The questions they would be looking to answer include: what is the extent of the patient’s illness or injury? How is their underlying health? Do they have physical reserves that will help their recovery? How likely are they to recover? If they can recover, what will be their quality of life? If they are unlikely to recover, then what is their current condition? What are the likely benefit and burdens associated with the medical interventions they are currently receiving.

Clinical teams also assess what a patient’s wishes would be and whether they would have a preference for medical intervention being continued or withdrawn. Adults can make their wishes known through advance directives or lasting power of attorney.

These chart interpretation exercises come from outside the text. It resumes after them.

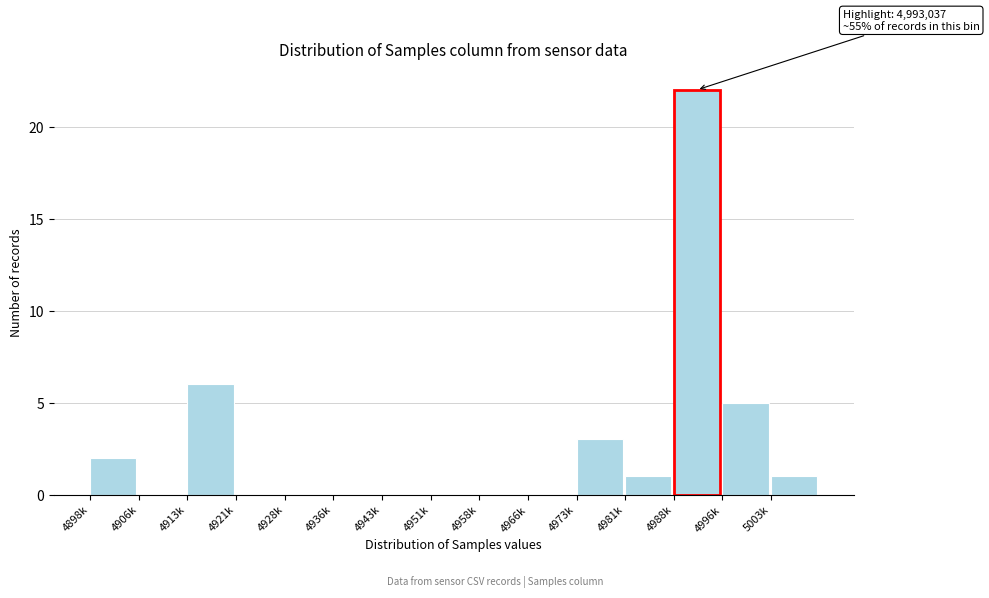

Reading left to right, extract all data points from this chart.

4898k=2	4906k=0	4913k=6	4921k=0	4928k=0	4936k=0	4943k=0	4951k=0	4958k=0	4966k=0	4973k=3	4981k=1	4988k=22	4996k=5	5003k=1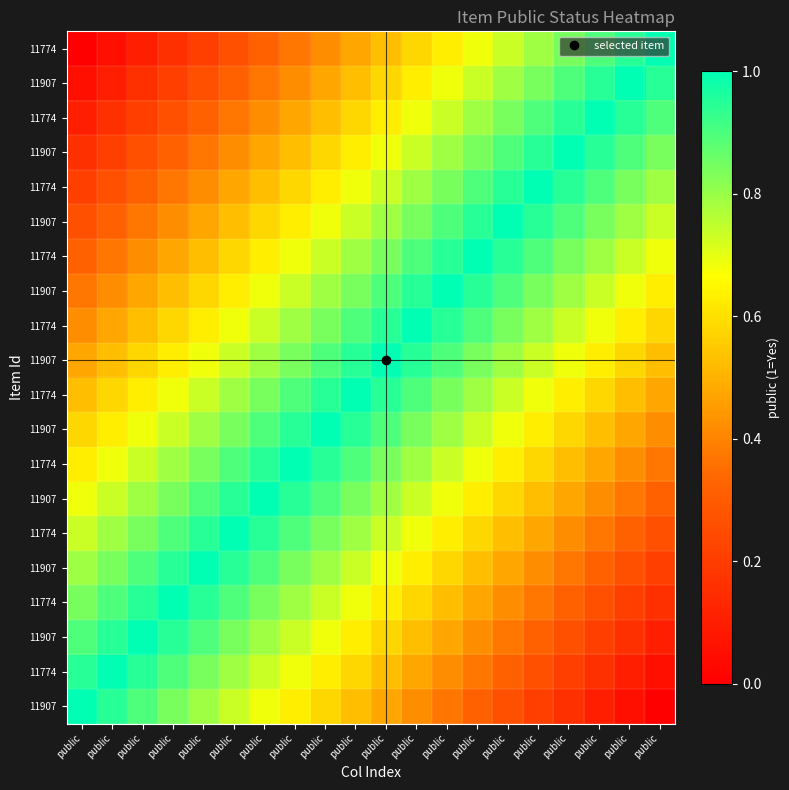

At which category is the sum across all series the highest?

public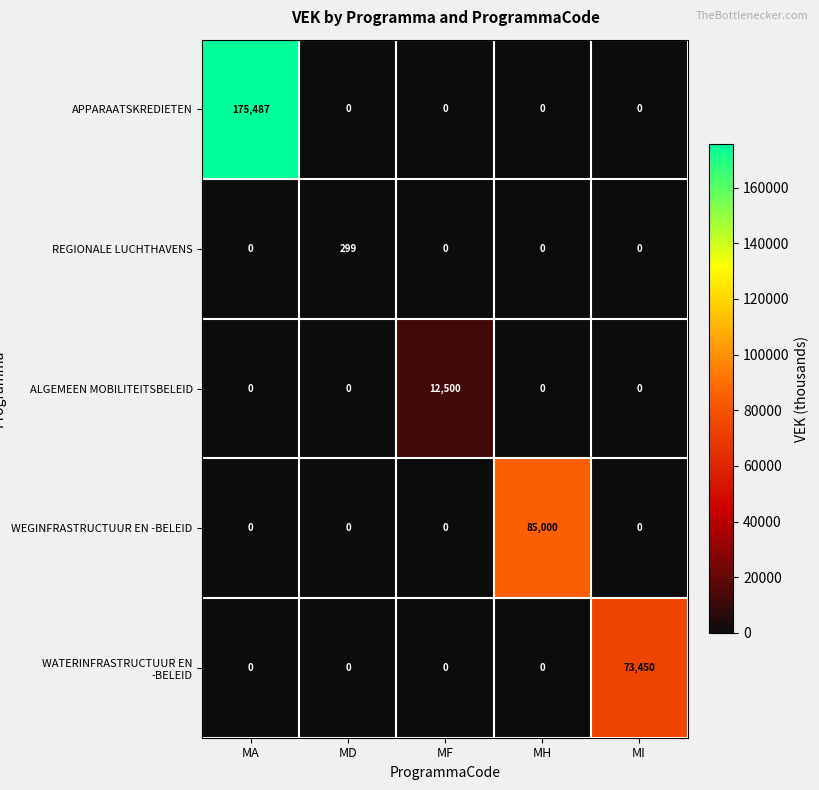

What is the greatest value displayed?

175487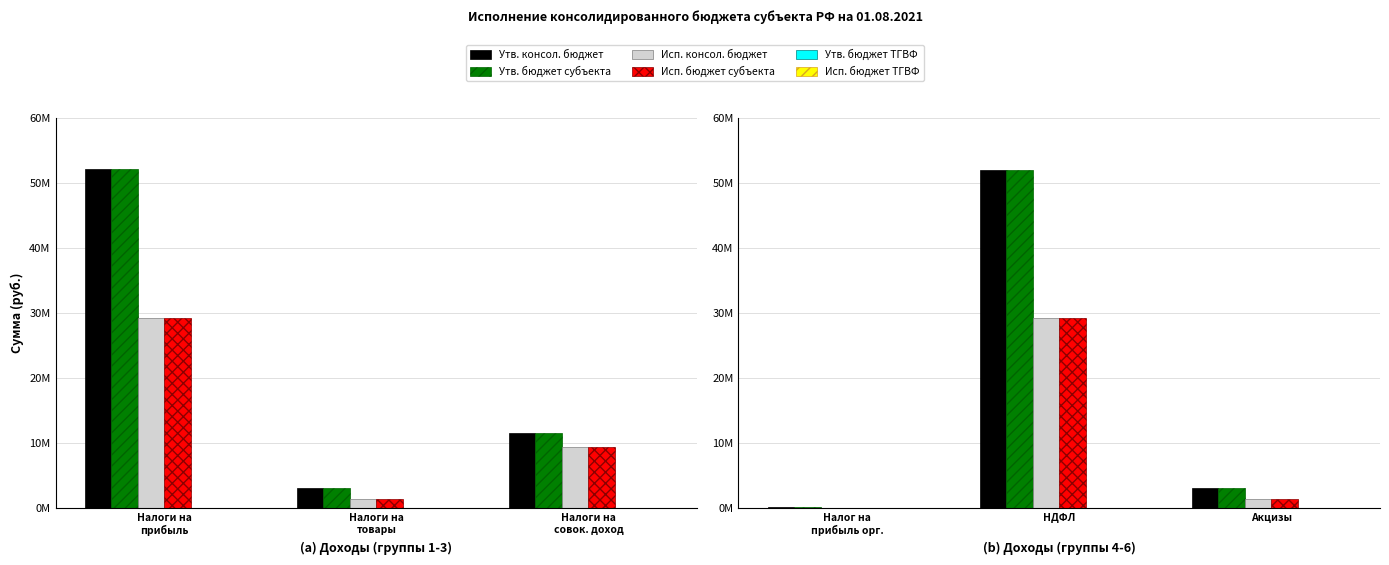

Is it true that Утв. бюджет субъекта equals 48930.4 at Налог на прибыль орг.?

False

Children, who are legally unable to avail themselves of such tools, rely on their parents to make decisions on their behalf and to help clinical teams understand what their wishes would be.

In cases where there are disputes between families and clinical teams, and the decision is then referred to the courts the ethical question that is often most pertinent is whether medical intervention should continue.

In the current case of Archie Battersbee, UK courts have once again had to rule on an incredibly fraught case about the withdrawal of life support from a child. These decisions are immensely complex, and often include experts considering information that isn’t in the public domain.

What does need closer inspection is how cases like Archie’s and others that have recently been brought to the courts (those of Charlie Gard, Alfie Evans and Tafida Raqeeb, to name a few) move beyond the sphere of medical decision-making and careful deliberation among healthcare teams, patients and families, to the stark arbitration of our legal system.